━━ Text section

Hands on reading comprehension activities
Second Grade Reading Comprehension Activities
Second graders are some of the most enthusiastic readers out there. They are transitioning from the basics into readers looking for meaning. As they build upon their comprehension skills, they are beginning to make connections to themselves and the world at large. These second grade reading comprehension activities will help your students dig deeper into texts on their own as well as with their peers.
1. Build a pyramid.
This idea was born out of one teacher’s students’ eternal love for constructing cup towers at any opportunity! The cups are coded with symbols to represent different story elements. After reading their leveled text, students share each story element while building their cup pyramid from the bottom up. They can then record the story elements on the matching graphic organizer.
Learn more: Teach Outside the Box
2. Clip together a reading strategy fan.
Modeling is the best way to guide students through reading comprehension strategies. But unless they’re actively participating in the process, they simply won’t retain enough of the strategy to make any meaningful difference in their own independent comprehension of text. That’s where these strategy fans come in. The link below shows how this teacher uses the cards in her class.

━━━━
━━ Data supplied

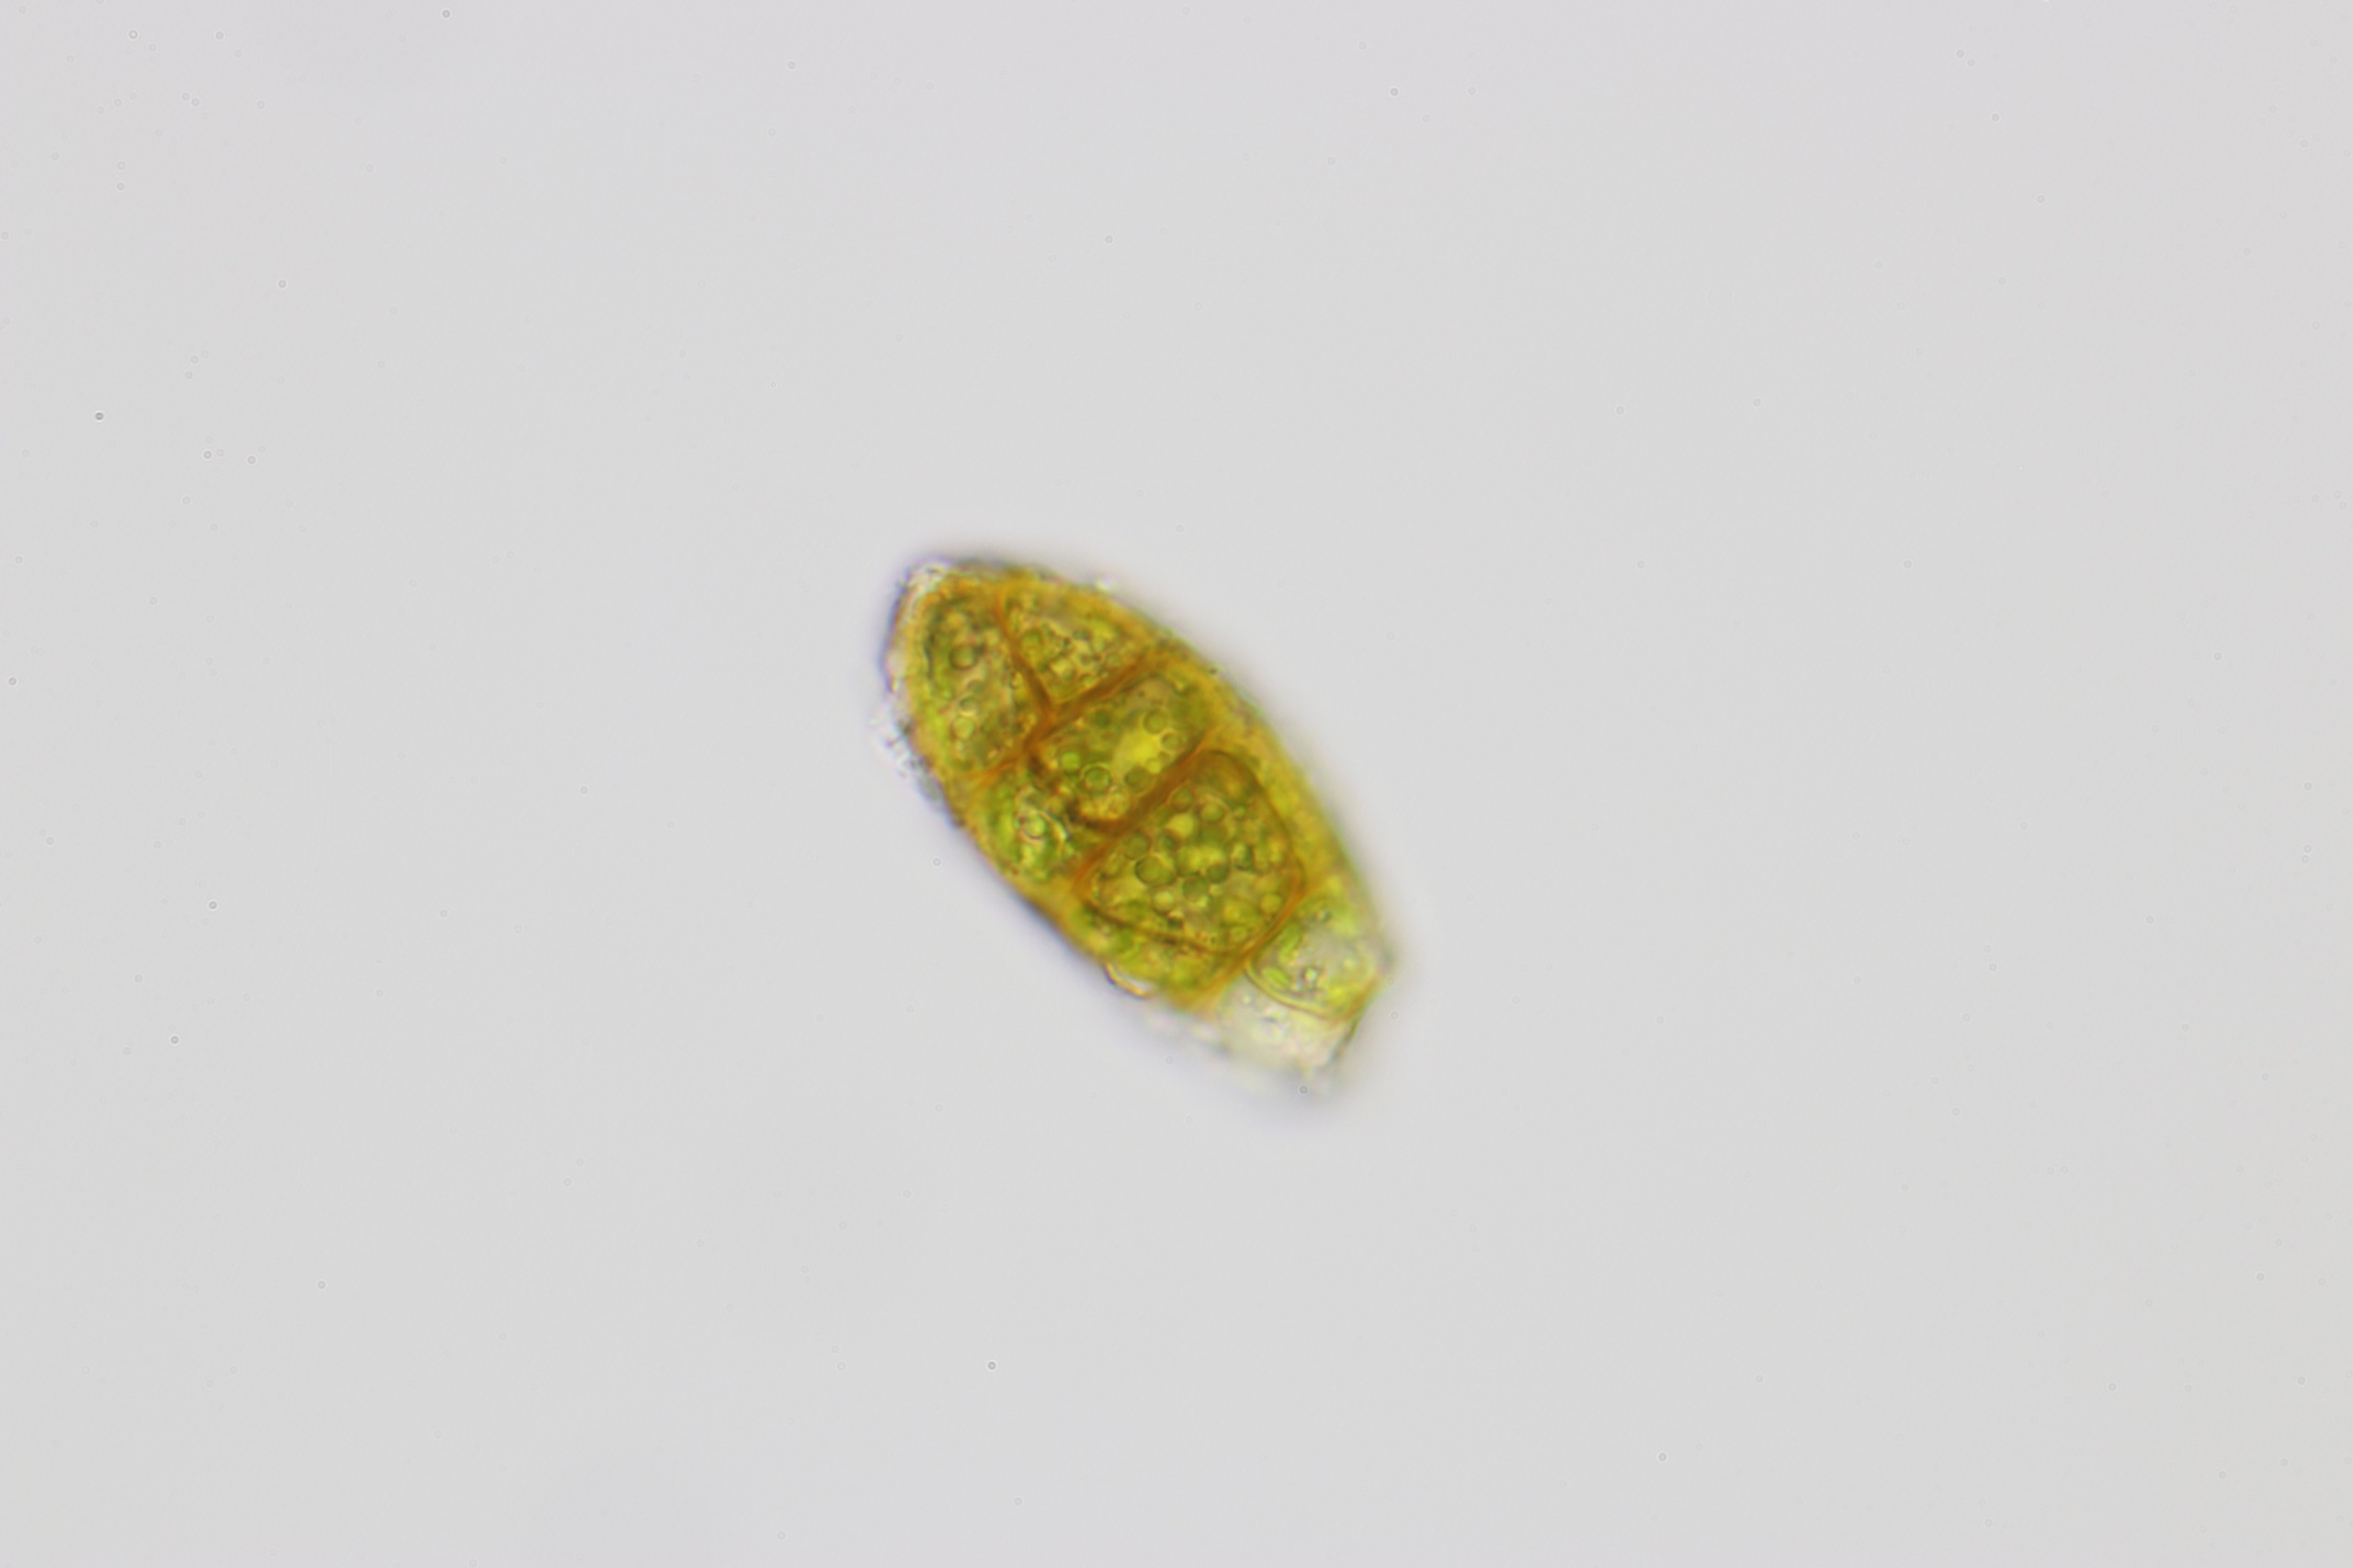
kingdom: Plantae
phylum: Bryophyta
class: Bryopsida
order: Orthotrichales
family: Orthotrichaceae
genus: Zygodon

━━━━
━━ Data supplied

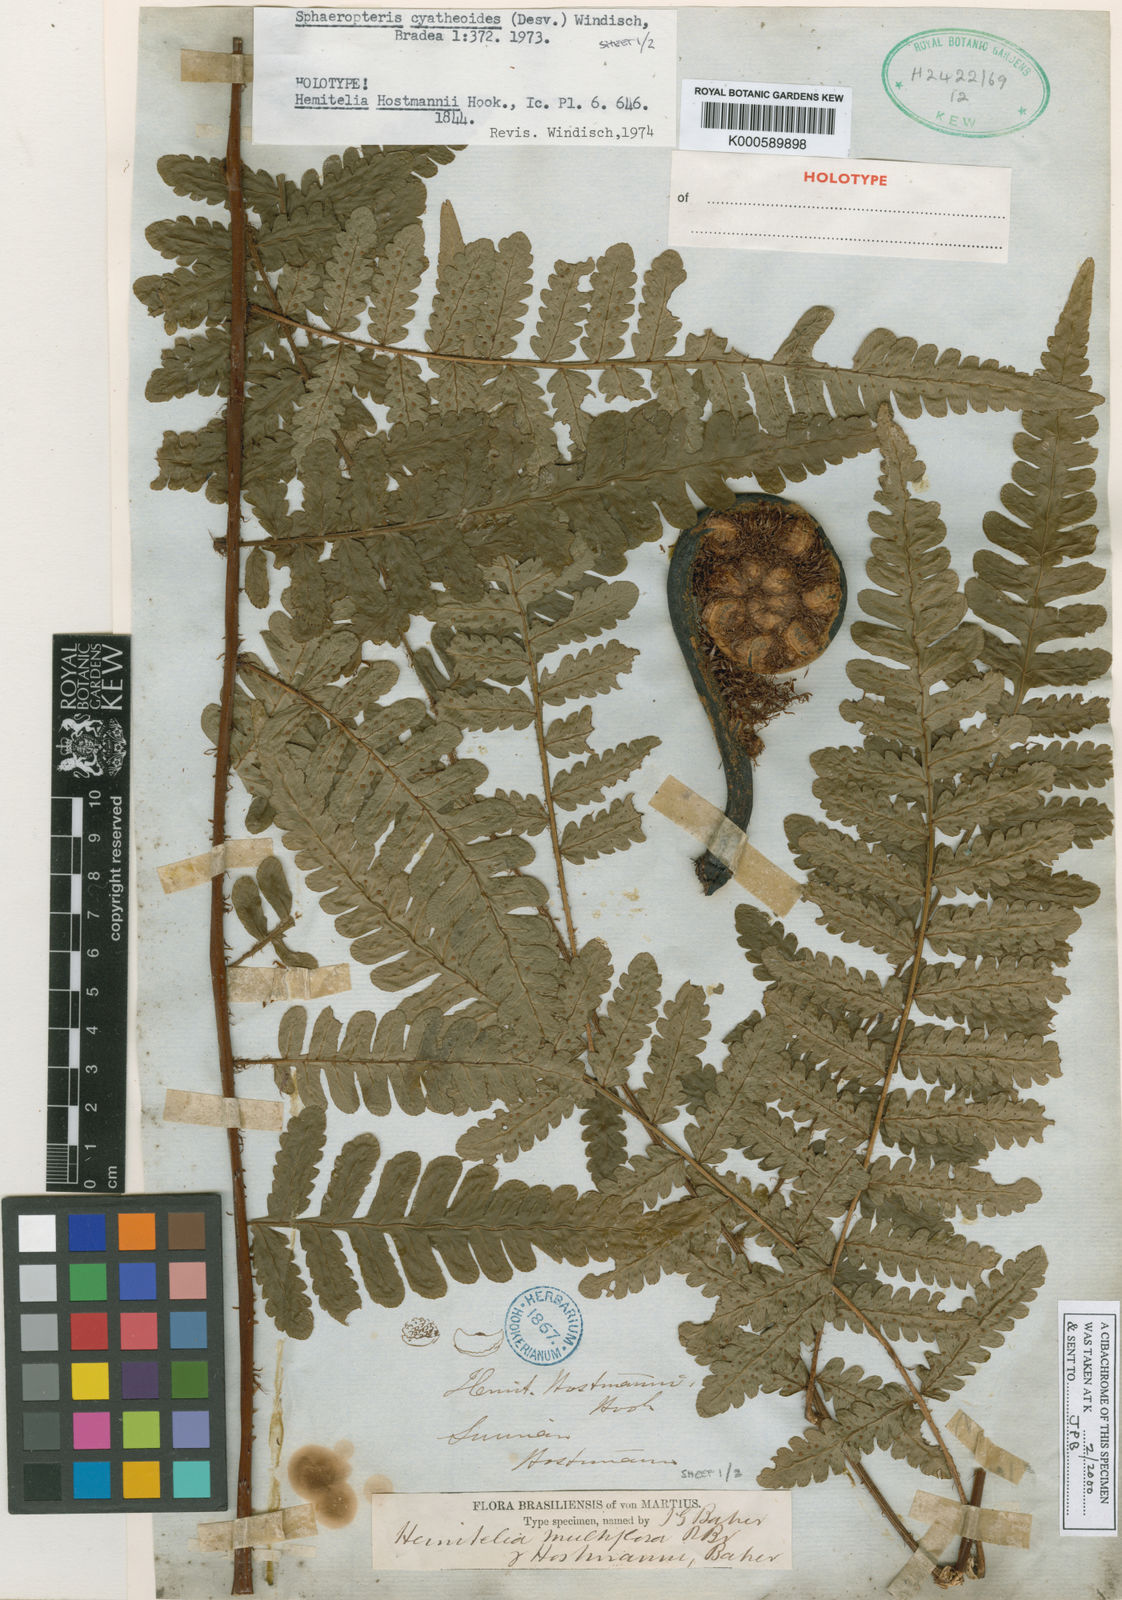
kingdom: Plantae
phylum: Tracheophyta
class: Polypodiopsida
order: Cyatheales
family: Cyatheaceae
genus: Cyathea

━━━━

Problems
[a] Quote the reading comprehension article, starting with "Hands on reading" and going on through "matching graphic organizer.".
[b] In the pyramid activity of the reading comprehension article, what are the cups coded with?
[c] Write the next part of the reading comprehension article, picking up from its final sentence.
The listing has no connection to the reading comprehension article.

Responses to the tasks
[a]
Hands on reading comprehension activities
Second Grade Reading Comprehension Activities
Second graders are some of the most enthusiastic readers out there. They are transitioning from the basics into readers looking for meaning. As they build upon their comprehension skills, they are beginning to make connections to themselves and the world at large. These second grade reading comprehension activities will help your students dig deeper into texts on their own as well as with their peers.
1. Build a pyramid.
This idea was born out of one teacher’s students’ eternal love for constructing cup towers at any opportunity! The cups are coded with symbols to represent different story elements. After reading their leveled text, students share each story element while building their cup pyramid from the bottom up. They can then record the story elements on the matching graphic organizer.

[b] Symbols that represent different story elements.

[c]
Learn more: Organized Classroom
3. Use a volcano graphic organizer.
Demonstrate how to draw a simple volcano shape, divided into three sections, and have students draw one in their reading journal. After reading the first few pages of the story, ask students to write first impressions at the base of the volcano. This is also a good place to make predictions about where they think the story is going. At about the halfway point, have students write what they think and how they think the story is changing. Once they have finished reading, they will write what they think the story is really trying to teach them and what they took away from the story at the top of the volcano.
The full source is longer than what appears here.